## EXERCISE TASKS
1: In the commentary on Biden's stalled Gaza cease-fire plan, condense the paragraph that begins "Putting any emphasis at all" into a shorter version that keeps its main facts.
2: Continue the commentary on Biden's stalled Gaza cease-fire plan from where it stops.

## GIVEN PASSAGE
....

Biden’s stalled cease-fire plan is a political vulnerability ahead of his debate with Trump. Israel and Hamas have a longer timeline.

Of course they do, and of course the news personalities’ bit is nonsense.

While it is true that our—not only Biden’s personal political prospects (and Trump’s, come to that)—are limited, it’s only in the fetid imaginations of pressmen that our options are running out.

Putting any emphasis at all on any sort of ceasefire in the Gaza Strip is dangerously misguided. There can be no hope of a ceasefire with an enemy that will strike at will regardless of the terms of any extant ceasefire agreement, just as Hamas did last October, in violation of the then-existing ceasefire agreement, and just as Hamas has done repeatedly before then in violation of all of those ceasefire agreements.

Our option as a nation—disregard self-serving politicians—is restricted to a single one. Support Israel fully in its war for survival against butchers whose own sole goal is the extermination of Israel. That war, of course, is the source of the longer timeline of Israel and Hamas (notice that: a single timeline, not separate ones for the nation and the terrorists). Hamas mucky-mucks have promised repeated October 7s, no matter the costs the terrorists inflict on Gaza Strip civilians, until the terrorists achieve their goal of extermination. Which makes Israel’s timeline stretch until they’ve succeeded in destroying (not exterminating—an out of line IDF general has badly conflated the two) Hamas.

....

## PROVIDED DATA

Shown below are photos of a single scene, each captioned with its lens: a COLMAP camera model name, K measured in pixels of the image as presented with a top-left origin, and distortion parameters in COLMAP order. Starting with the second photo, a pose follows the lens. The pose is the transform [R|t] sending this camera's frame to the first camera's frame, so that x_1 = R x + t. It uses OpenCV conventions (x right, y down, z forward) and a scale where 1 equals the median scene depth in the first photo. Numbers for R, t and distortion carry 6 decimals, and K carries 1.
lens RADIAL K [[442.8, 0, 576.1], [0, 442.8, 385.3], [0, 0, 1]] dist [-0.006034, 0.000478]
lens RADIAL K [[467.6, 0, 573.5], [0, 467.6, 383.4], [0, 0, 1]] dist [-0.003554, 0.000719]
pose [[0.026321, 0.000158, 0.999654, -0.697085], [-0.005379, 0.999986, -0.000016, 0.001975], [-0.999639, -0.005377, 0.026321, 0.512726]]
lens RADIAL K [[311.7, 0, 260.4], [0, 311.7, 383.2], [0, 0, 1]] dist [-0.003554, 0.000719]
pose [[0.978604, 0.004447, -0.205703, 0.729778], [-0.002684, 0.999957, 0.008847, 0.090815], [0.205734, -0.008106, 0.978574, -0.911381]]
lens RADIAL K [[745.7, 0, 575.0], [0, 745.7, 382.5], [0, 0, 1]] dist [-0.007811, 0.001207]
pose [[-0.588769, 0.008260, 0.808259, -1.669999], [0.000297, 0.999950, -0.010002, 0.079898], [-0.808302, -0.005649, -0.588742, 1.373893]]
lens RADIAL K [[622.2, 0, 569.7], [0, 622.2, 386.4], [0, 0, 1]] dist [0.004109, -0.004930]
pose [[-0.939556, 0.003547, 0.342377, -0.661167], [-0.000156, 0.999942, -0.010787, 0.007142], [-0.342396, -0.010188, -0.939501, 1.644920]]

....

## TASK RESULTS
1: Emphasizing any Gaza ceasefire is dangerously misguided, because Hamas strikes whenever it wants, whatever the terms of an existing agreement. It did so last October in violation of the ceasefire then in force, and it had broken every earlier ceasefire agreement in the same way.

2:
On reflection, though, there is one more national option, even if Progressive-Democrat President Joe Biden lacks both the political courage and the morals to apply it. That is to cut off Hamas’ source of money and arms: going back to enforcing existing sanctions on Iran (which are less effective, now, due to Russia’s and People’s Republic of China’s support, but still damaging), to begin sinking Iranian arms shipping and interdicting overland arms shipments through Iraq before it can deliver arms and ammunition, and severely damaging, if not destroying, Iran’s nuclear weapons development facilities cybernetically and, if necessary, kinetically. Dealing with Iran also would have the happy side effect of weakening Hezbollah’s ability to continue its terrorist attacks against Israel from the north.

An Arms Sale to the Republic of China

The Biden administration has approved a sale of $360 million worth of drones, missiles and other military equipment to the Republic of China.

So far, so good.

There remains a Critical Item, though: when is the actual delivery. American governments—not just the Biden administration, this time—have a venerable history of slow-walking actual delivery to the RoC.

Over-the-Beach Resupply

We have a floating pier off the coast of the Gaza Strip which was intended to greatly increase the amount and pace of humanitarian aid to Gazan civilians during the ongoing Hamas war against Israel. It took weeks to get the components sailed across the Atlantic Ocean and then along the length of the Mediterranean Sea to that Gazan coast. Those weeks included delays enroute (and at the start) caused by equipment failure, both in some of the components and in the ships transporting the components.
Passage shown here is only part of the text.